In actually using Wave I found myself continually asking, how is this making my life better than email and Google Docs?  I tried using it, with some success, collaborating with a co-presenter for an upcoming conference.  While we both found Wave fun for getting the ball rolling - when it came down to actually getting the ideas down for our talk and materials written, we were using email and Google Docs.

What Google Docs cannot seem to answer, at this point, is "How is this making my life/work better/more efficient?"  Honestly, I don't know and that's why I fell back on things that do, in fact, made my conference speaking preparation better and more efficient - the speedy communication of email and the collaborative power of Google Docs.

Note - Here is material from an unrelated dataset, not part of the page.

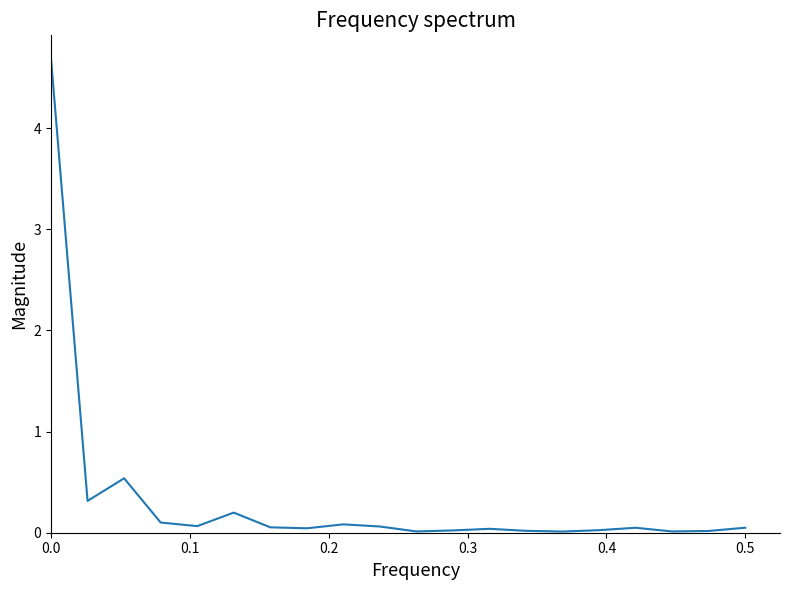

What is the maximum value shown in the chart?

4.7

I still like the potential I see in Wave.  It does make sense to have a more interactive, multimedia, collaborative means of doing business communication.  Google Wave, however, just doesn't seem ready for prime time.  It might have potential down the road, even with simple additions like notifications of changes, integration with Google Docs, even just a client to manage Wave (in the way that, say, Tweet Deck manages your Twitter Account).  Until there is further development, however, Google Wave just does not seem ready for prime-time.

- Peter H. Berge.

Comments (2)Add Comment
63
Newton - Apple Tablet
written by Peter Berge, January 21, 2010
And sometimes unripe products return later and fully developed. I'm hoping the Apple Tablet is the fully developed Newton!
172
Concurring
written by Seth Leventhal, January 21, 2010
Peter - I whole-heartedly agree with your take. Like Apple's Newton and a host of other products before their time, it seems to me that Wave simply isn't ripe -- a combination of the demand not being there and the product not being there.